Background
Present
The logic for fetching and pre-processing experiment configs from xLab is located in InstrumentConfigFetcher (herein "the fetcher"). When $wgMetricsPlatformEnableExperimentConfigsFetching is truthy and a logged-in user navigates to a page, the MetricsPlatform extension:
- Fetches the experiment configs from the WAN cache
- If there was a cache miss or the cached value needs to be regenerated in (2), fetches the experiment configs from xLab and updates the WAN cache
We leverage WANObjectCache (provided by MediaWiki Core) to do the above as well as to avoid stampedes and manage experiment configs expiry.
However, there is a performance problem. (2) delays the app server responding to the user by a non-trivial amount of time if the application server isn't in the eqiad DC. The regeneration callback time for the 'MetricsPlatform' WAN cache key group graph shows two distinct bands forming around 10-25 ms and 100-250 ms. I believe that these bands map to "requests from eqiad to eqiad" and "requests from ulsfo/esams/drmrs/magru to eqiad", respectively. This banding is also clear from the data collected by the experiment config fetchers running on every cache node.
Future
We make the fetcher asynchronous. The MetricsPlatform extension will still fetch experiment configs from the WAN cache but the WAN cache will be updated by a maintenance script running every minute.
Pros
- We delay the app server responding to the user by O(1 ms)
- The delay is equitable for all users as it's the same for any app server in any DC
Cons
- We increase the fragility of the system
- If there is a cache miss or the cached value would otherwise be regenerated, it is not regenerated.

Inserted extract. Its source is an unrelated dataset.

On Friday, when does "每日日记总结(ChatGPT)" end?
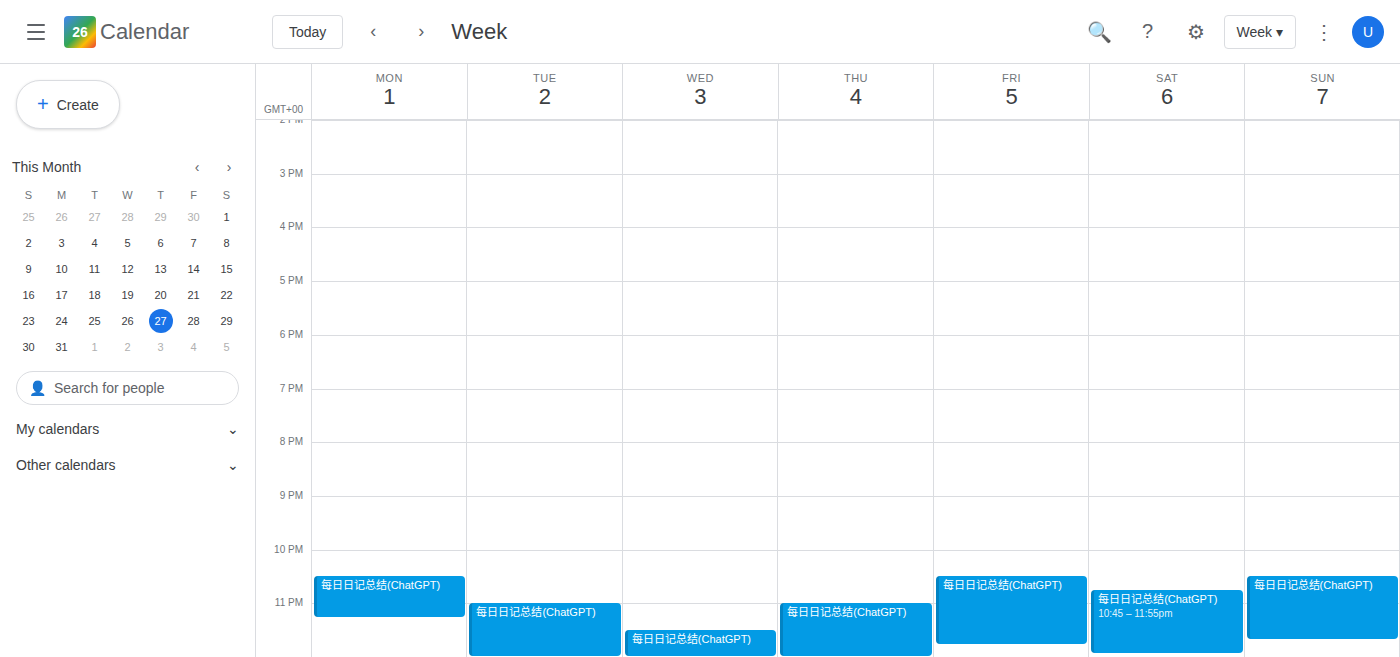
11:45 PM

- This risk is mitigated by allowing the cached value to go stale rather than be deleted when it expires. This is in line with how fetching experiment configs happens on the cache nodes where the previous experiment configs are only replaced when different experiment configs are successfully fetched
- If there is a cache miss or the cached value would otherwise be regenerated, it is not regenerated.
Notes
- This can be implemented by:
- Creating a maintenance script that fetches experiment configs from xLab and updates the cached value in the WAN cache
- Creating a periodic job that runs the maintenance script
- Updating the MetricsPlatform extension to only ever fetch experiment configs from the WAN cache
AC
- When $wgMetricsPlatformEnableStreamConfigsFetching is truthy, instrument configs are still fetched as part of the request
- When $wgMetricsPlatformEnableExperimentConfigsFetching is truthy, experiment configs are still fetched as part of the request
These first two AC cover maintaining the current local development experience rather than requiring the developer to create a periodic job in their local development environment.